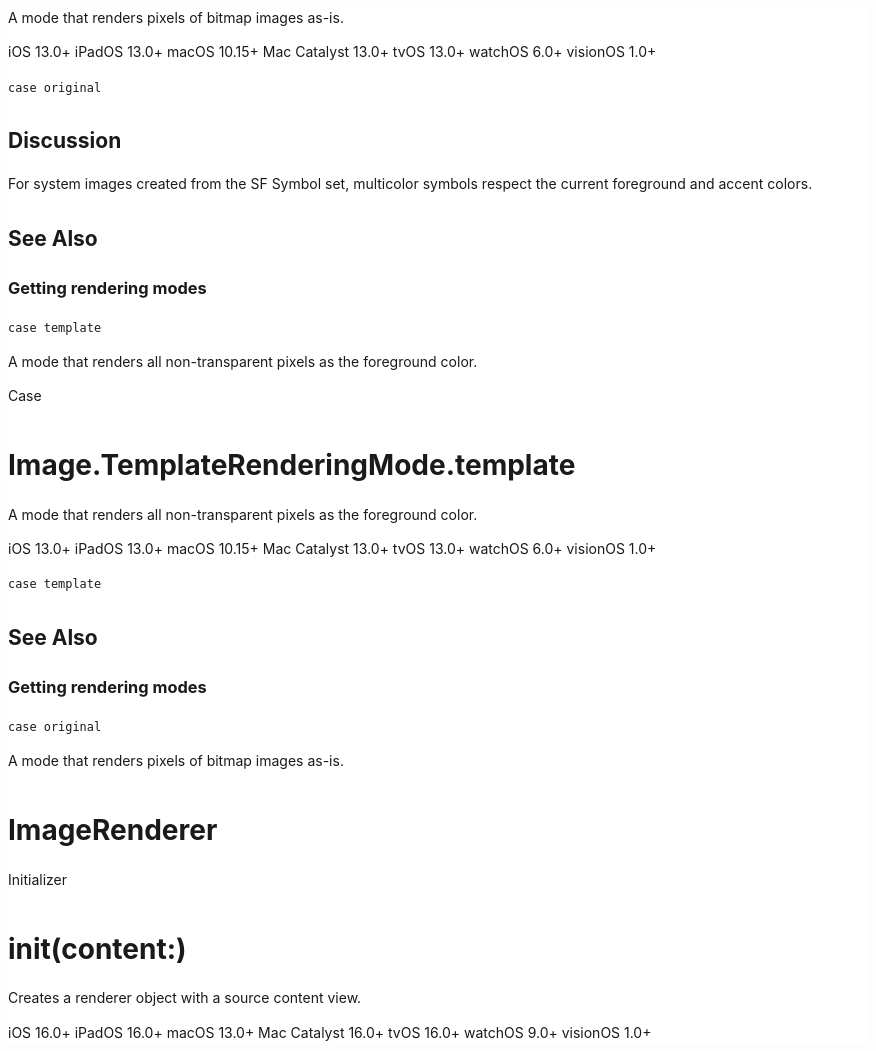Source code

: A mode that renders pixels of bitmap images as-is.

iOS 13.0+  iPadOS 13.0+  macOS 10.15+  Mac Catalyst 13.0+  tvOS 13.0+  watchOS
6.0+  visionOS 1.0+

    
    
    case original

## Discussion

For system images created from the SF Symbol set, multicolor symbols respect
the current foreground and accent colors.

## See Also

### Getting rendering modes

`case template`

A mode that renders all non-transparent pixels as the foreground color.

Case

# Image.TemplateRenderingMode.template

A mode that renders all non-transparent pixels as the foreground color.

iOS 13.0+  iPadOS 13.0+  macOS 10.15+  Mac Catalyst 13.0+  tvOS 13.0+  watchOS
6.0+  visionOS 1.0+

    
    
    case template

## See Also

### Getting rendering modes

`case original`

A mode that renders pixels of bitmap images as-is.



# ImageRenderer

Initializer

# init(content:)

Creates a renderer object with a source content view.

iOS 16.0+  iPadOS 16.0+  macOS 13.0+  Mac Catalyst 16.0+  tvOS 16.0+  watchOS
9.0+  visionOS 1.0+
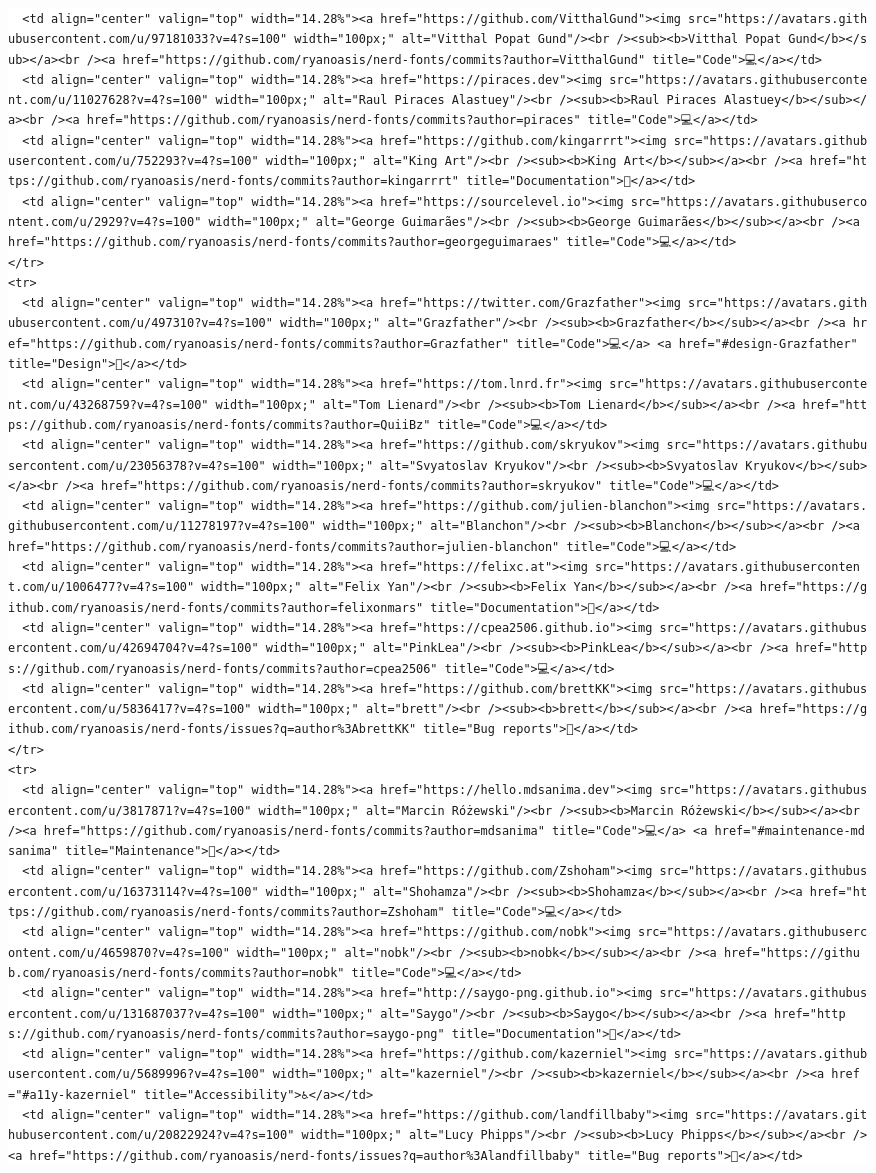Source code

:       <td align="center" valign="top" width="14.28%"><a href="https://github.com/VitthalGund"><img src="https://avatars.githubusercontent.com/u/97181033?v=4?s=100" width="100px;" alt="Vitthal Popat Gund"/><br /><sub><b>Vitthal Popat Gund</b></sub></a><br /><a href="https://github.com/ryanoasis/nerd-fonts/commits?author=VitthalGund" title="Code">💻</a></td>
      <td align="center" valign="top" width="14.28%"><a href="https://piraces.dev"><img src="https://avatars.githubusercontent.com/u/11027628?v=4?s=100" width="100px;" alt="Raul Piraces Alastuey"/><br /><sub><b>Raul Piraces Alastuey</b></sub></a><br /><a href="https://github.com/ryanoasis/nerd-fonts/commits?author=piraces" title="Code">💻</a></td>
      <td align="center" valign="top" width="14.28%"><a href="https://github.com/kingarrrt"><img src="https://avatars.githubusercontent.com/u/752293?v=4?s=100" width="100px;" alt="King Art"/><br /><sub><b>King Art</b></sub></a><br /><a href="https://github.com/ryanoasis/nerd-fonts/commits?author=kingarrrt" title="Documentation">📖</a></td>
      <td align="center" valign="top" width="14.28%"><a href="https://sourcelevel.io"><img src="https://avatars.githubusercontent.com/u/2929?v=4?s=100" width="100px;" alt="George Guimarães"/><br /><sub><b>George Guimarães</b></sub></a><br /><a href="https://github.com/ryanoasis/nerd-fonts/commits?author=georgeguimaraes" title="Code">💻</a></td>
    </tr>
    <tr>
      <td align="center" valign="top" width="14.28%"><a href="https://twitter.com/Grazfather"><img src="https://avatars.githubusercontent.com/u/497310?v=4?s=100" width="100px;" alt="Grazfather"/><br /><sub><b>Grazfather</b></sub></a><br /><a href="https://github.com/ryanoasis/nerd-fonts/commits?author=Grazfather" title="Code">💻</a> <a href="#design-Grazfather" title="Design">🎨</a></td>
      <td align="center" valign="top" width="14.28%"><a href="https://tom.lnrd.fr"><img src="https://avatars.githubusercontent.com/u/43268759?v=4?s=100" width="100px;" alt="Tom Lienard"/><br /><sub><b>Tom Lienard</b></sub></a><br /><a href="https://github.com/ryanoasis/nerd-fonts/commits?author=QuiiBz" title="Code">💻</a></td>
      <td align="center" valign="top" width="14.28%"><a href="https://github.com/skryukov"><img src="https://avatars.githubusercontent.com/u/23056378?v=4?s=100" width="100px;" alt="Svyatoslav Kryukov"/><br /><sub><b>Svyatoslav Kryukov</b></sub></a><br /><a href="https://github.com/ryanoasis/nerd-fonts/commits?author=skryukov" title="Code">💻</a></td>
      <td align="center" valign="top" width="14.28%"><a href="https://github.com/julien-blanchon"><img src="https://avatars.githubusercontent.com/u/11278197?v=4?s=100" width="100px;" alt="Blanchon"/><br /><sub><b>Blanchon</b></sub></a><br /><a href="https://github.com/ryanoasis/nerd-fonts/commits?author=julien-blanchon" title="Code">💻</a></td>
      <td align="center" valign="top" width="14.28%"><a href="https://felixc.at"><img src="https://avatars.githubusercontent.com/u/1006477?v=4?s=100" width="100px;" alt="Felix Yan"/><br /><sub><b>Felix Yan</b></sub></a><br /><a href="https://github.com/ryanoasis/nerd-fonts/commits?author=felixonmars" title="Documentation">📖</a></td>
      <td align="center" valign="top" width="14.28%"><a href="https://cpea2506.github.io"><img src="https://avatars.githubusercontent.com/u/42694704?v=4?s=100" width="100px;" alt="PinkLea"/><br /><sub><b>PinkLea</b></sub></a><br /><a href="https://github.com/ryanoasis/nerd-fonts/commits?author=cpea2506" title="Code">💻</a></td>
      <td align="center" valign="top" width="14.28%"><a href="https://github.com/brettKK"><img src="https://avatars.githubusercontent.com/u/5836417?v=4?s=100" width="100px;" alt="brett"/><br /><sub><b>brett</b></sub></a><br /><a href="https://github.com/ryanoasis/nerd-fonts/issues?q=author%3AbrettKK" title="Bug reports">🐛</a></td>
    </tr>
    <tr>
      <td align="center" valign="top" width="14.28%"><a href="https://hello.mdsanima.dev"><img src="https://avatars.githubusercontent.com/u/3817871?v=4?s=100" width="100px;" alt="Marcin Różewski"/><br /><sub><b>Marcin Różewski</b></sub></a><br /><a href="https://github.com/ryanoasis/nerd-fonts/commits?author=mdsanima" title="Code">💻</a> <a href="#maintenance-mdsanima" title="Maintenance">🚧</a></td>
      <td align="center" valign="top" width="14.28%"><a href="https://github.com/Zshoham"><img src="https://avatars.githubusercontent.com/u/16373114?v=4?s=100" width="100px;" alt="Shohamza"/><br /><sub><b>Shohamza</b></sub></a><br /><a href="https://github.com/ryanoasis/nerd-fonts/commits?author=Zshoham" title="Code">💻</a></td>
      <td align="center" valign="top" width="14.28%"><a href="https://github.com/nobk"><img src="https://avatars.githubusercontent.com/u/4659870?v=4?s=100" width="100px;" alt="nobk"/><br /><sub><b>nobk</b></sub></a><br /><a href="https://github.com/ryanoasis/nerd-fonts/commits?author=nobk" title="Code">💻</a></td>
      <td align="center" valign="top" width="14.28%"><a href="http://saygo-png.github.io"><img src="https://avatars.githubusercontent.com/u/131687037?v=4?s=100" width="100px;" alt="Saygo"/><br /><sub><b>Saygo</b></sub></a><br /><a href="https://github.com/ryanoasis/nerd-fonts/commits?author=saygo-png" title="Documentation">📖</a></td>
      <td align="center" valign="top" width="14.28%"><a href="https://github.com/kazerniel"><img src="https://avatars.githubusercontent.com/u/5689996?v=4?s=100" width="100px;" alt="kazerniel"/><br /><sub><b>kazerniel</b></sub></a><br /><a href="#a11y-kazerniel" title="Accessibility">️️️️♿️</a></td>
      <td align="center" valign="top" width="14.28%"><a href="https://github.com/landfillbaby"><img src="https://avatars.githubusercontent.com/u/20822924?v=4?s=100" width="100px;" alt="Lucy Phipps"/><br /><sub><b>Lucy Phipps</b></sub></a><br /><a href="https://github.com/ryanoasis/nerd-fonts/issues?q=author%3Alandfillbaby" title="Bug reports">🐛</a></td>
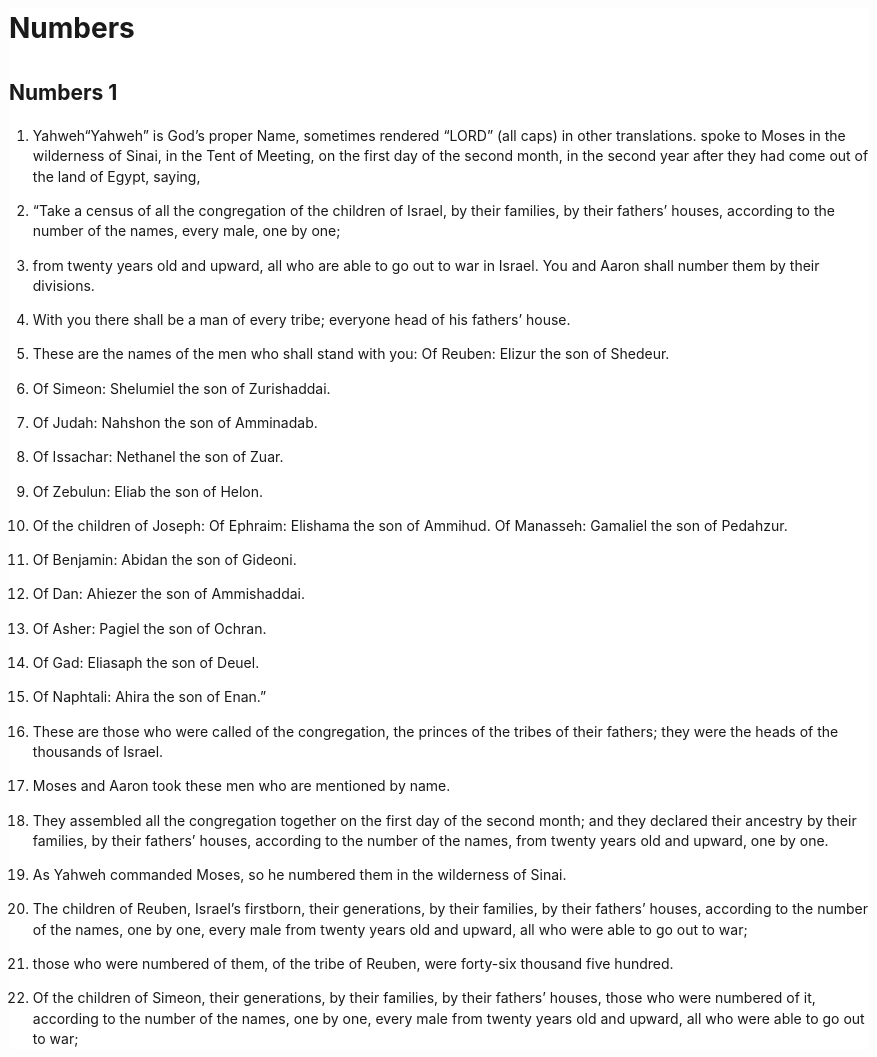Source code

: # Numbers

## Numbers 1

1. Yahweh“Yahweh” is God’s proper Name, sometimes rendered “LORD” (all caps) in other translations. spoke to Moses in the wilderness of Sinai, in the Tent of Meeting, on the first day of the second month, in the second year after they had come out of the land of Egypt, saying,

2. “Take a census of all the congregation of the children of Israel, by their families, by their fathers’ houses, according to the number of the names, every male, one by one;

3. from twenty years old and upward, all who are able to go out to war in Israel. You and Aaron shall number them by their divisions.

4. With you there shall be a man of every tribe; everyone head of his fathers’ house.

5. These are the names of the men who shall stand with you:   Of Reuben: Elizur the son of Shedeur.  

6.   Of Simeon: Shelumiel the son of Zurishaddai.  

7.   Of Judah: Nahshon the son of Amminadab.  

8.   Of Issachar: Nethanel the son of Zuar.  

9.   Of Zebulun: Eliab the son of Helon.  

10.   Of the children of Joseph:   Of Ephraim: Elishama the son of Ammihud.   Of Manasseh: Gamaliel the son of Pedahzur.  

11.   Of Benjamin: Abidan the son of Gideoni.  

12.   Of Dan: Ahiezer the son of Ammishaddai.  

13.   Of Asher: Pagiel the son of Ochran.  

14.   Of Gad: Eliasaph the son of Deuel.  

15.   Of Naphtali: Ahira the son of Enan.”  

16.   These are those who were called of the congregation, the princes of the tribes of their fathers; they were the heads of the thousands of Israel.

17. Moses and Aaron took these men who are mentioned by name.

18. They assembled all the congregation together on the first day of the second month; and they declared their ancestry by their families, by their fathers’ houses, according to the number of the names, from twenty years old and upward, one by one.

19. As Yahweh commanded Moses, so he numbered them in the wilderness of Sinai.  

20.   The children of Reuben, Israel’s firstborn, their generations, by their families, by their fathers’ houses, according to the number of the names, one by one, every male from twenty years old and upward, all who were able to go out to war;

21. those who were numbered of them, of the tribe of Reuben, were forty-six thousand five hundred.  

22.   Of the children of Simeon, their generations, by their families, by their fathers’ houses, those who were numbered of it, according to the number of the names, one by one, every male from twenty years old and upward, all who were able to go out to war;
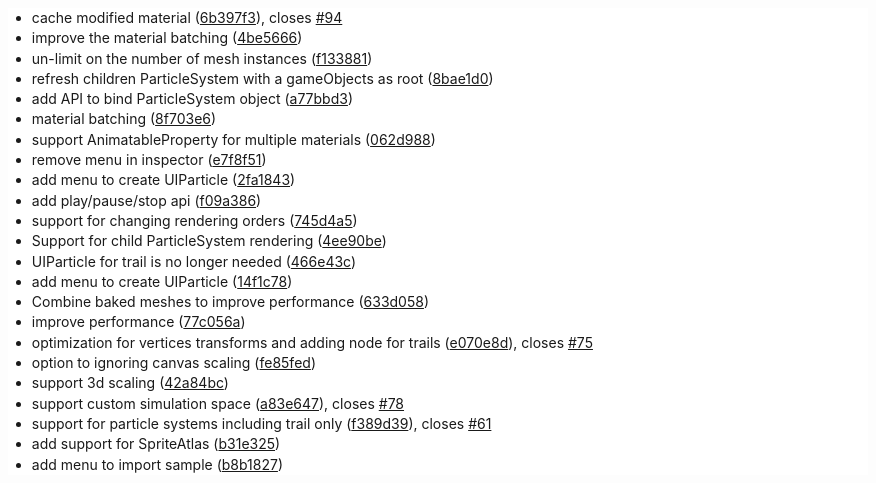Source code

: * cache modified material ([6b397f3](https://github.com/LionelPerrault/ParticleEffectForUGUI/commit/6b397f39b89f40c4aae9c9f56706b3bc68a376be)), closes [#94](https://github.com/LionelPerrault/ParticleEffectForUGUI/issues/94)
* improve the material batching ([4be5666](https://github.com/LionelPerrault/ParticleEffectForUGUI/commit/4be56669fb764bf61c0246a6e56d18640053b565))
* un-limit on the number of mesh instances ([f133881](https://github.com/LionelPerrault/ParticleEffectForUGUI/commit/f1338813ca85d305f334799b78154e03b0aff60c))
* refresh children ParticleSystem with a gameObjects as root ([8bae1d0](https://github.com/LionelPerrault/ParticleEffectForUGUI/commit/8bae1d08cc6f00e2b8d6f336aad92233891da1e4))
* add API to bind ParticleSystem object ([a77bbd3](https://github.com/LionelPerrault/ParticleEffectForUGUI/commit/a77bbd3a9a65d5fd1198bd8e580982ca8e07fca8))
* material batching ([8f703e6](https://github.com/LionelPerrault/ParticleEffectForUGUI/commit/8f703e6d2c0e8229ca14b25638dae5d91a5658c3))
* support AnimatableProperty for multiple materials ([062d988](https://github.com/LionelPerrault/ParticleEffectForUGUI/commit/062d9887fb8b096250ec3b43d9aa82637940a8bb))
* remove menu in inspector ([e7f8f51](https://github.com/LionelPerrault/ParticleEffectForUGUI/commit/e7f8f512122a01423de415b55e3190d62bda146a))
* add menu to create UIParticle ([2fa1843](https://github.com/LionelPerrault/ParticleEffectForUGUI/commit/2fa18431f0c8c4aeadfdd1cb98eeeef5ac6970a0))
* add play/pause/stop api ([f09a386](https://github.com/LionelPerrault/ParticleEffectForUGUI/commit/f09a386bc59fbab8143f7f0b814c8684aea7f27c))
* support for changing rendering orders ([745d4a5](https://github.com/LionelPerrault/ParticleEffectForUGUI/commit/745d4a598846b3e77d1071433079fdd5140921a8))
* Support for child ParticleSystem rendering ([4ee90be](https://github.com/LionelPerrault/ParticleEffectForUGUI/commit/4ee90be17c68bf405f81f432615a3eebaa022366))
* UIParticle for trail is no longer needed ([466e43c](https://github.com/LionelPerrault/ParticleEffectForUGUI/commit/466e43cf931d211907419f804a90776a0d9f4906))
* add menu to create UIParticle ([14f1c78](https://github.com/LionelPerrault/ParticleEffectForUGUI/commit/14f1c782ff0f2b67d85d7c9ad0cf662da1dd1fc6))
* Combine baked meshes to improve performance ([633d058](https://github.com/LionelPerrault/ParticleEffectForUGUI/commit/633d058756fde776a7e5192a0f023adf6eb0ca7b))
* improve performance ([77c056a](https://github.com/LionelPerrault/ParticleEffectForUGUI/commit/77c056ad5f2918efe457883f3b0361f952600568))
* optimization for vertices transforms and adding node for trails ([e070e8d](https://github.com/LionelPerrault/ParticleEffectForUGUI/commit/e070e8d5ee205c25a1e3be5d3178821d4a8265d0)), closes [#75](https://github.com/LionelPerrault/ParticleEffectForUGUI/issues/75)
* option to ignoring canvas scaling ([fe85fed](https://github.com/LionelPerrault/ParticleEffectForUGUI/commit/fe85fed3c0ad2881578ff68722863d65dfa4db7a))
* support 3d scaling ([42a84bc](https://github.com/LionelPerrault/ParticleEffectForUGUI/commit/42a84bc5e130aed3cf5e57dcd6a9d8dc94deb641))
* support custom simulation space ([a83e647](https://github.com/LionelPerrault/ParticleEffectForUGUI/commit/a83e64761c008e88ff328a2609118806e97f19cf)), closes [#78](https://github.com/LionelPerrault/ParticleEffectForUGUI/issues/78)
* support for particle systems including trail only ([f389d39](https://github.com/LionelPerrault/ParticleEffectForUGUI/commit/f389d39953c85b97482b12d1c8578ecaeddacd18)), closes [#61](https://github.com/LionelPerrault/ParticleEffectForUGUI/issues/61)
* add support for SpriteAtlas ([b31e325](https://github.com/LionelPerrault/ParticleEffectForUGUI/commit/b31e325bb1ef0856cb1ac4c4b0c4da0f1578b8ba))
* add menu to import sample ([b8b1827](https://github.com/LionelPerrault/ParticleEffectForUGUI/commit/b8b18273185769235101da01f5bbadbac188e387))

| Try it |
Find every line in the rows that contains the word "male" and copy each of those lines.

| Output below |
2. “Take a census of all the congregation of the children of Israel, by their families, by their fathers’ houses, according to the number of the names, every male, one by one;
20.   The children of Reuben, Israel’s firstborn, their generations, by their families, by their fathers’ houses, according to the number of the names, one by one, every male from twenty years old and upward, all who were able to go out to war;
22.   Of the children of Simeon, their generations, by their families, by their fathers’ houses, those who were numbered of it, according to the number of the names, one by one, every male from twenty years old and upward, all who were able to go out to war;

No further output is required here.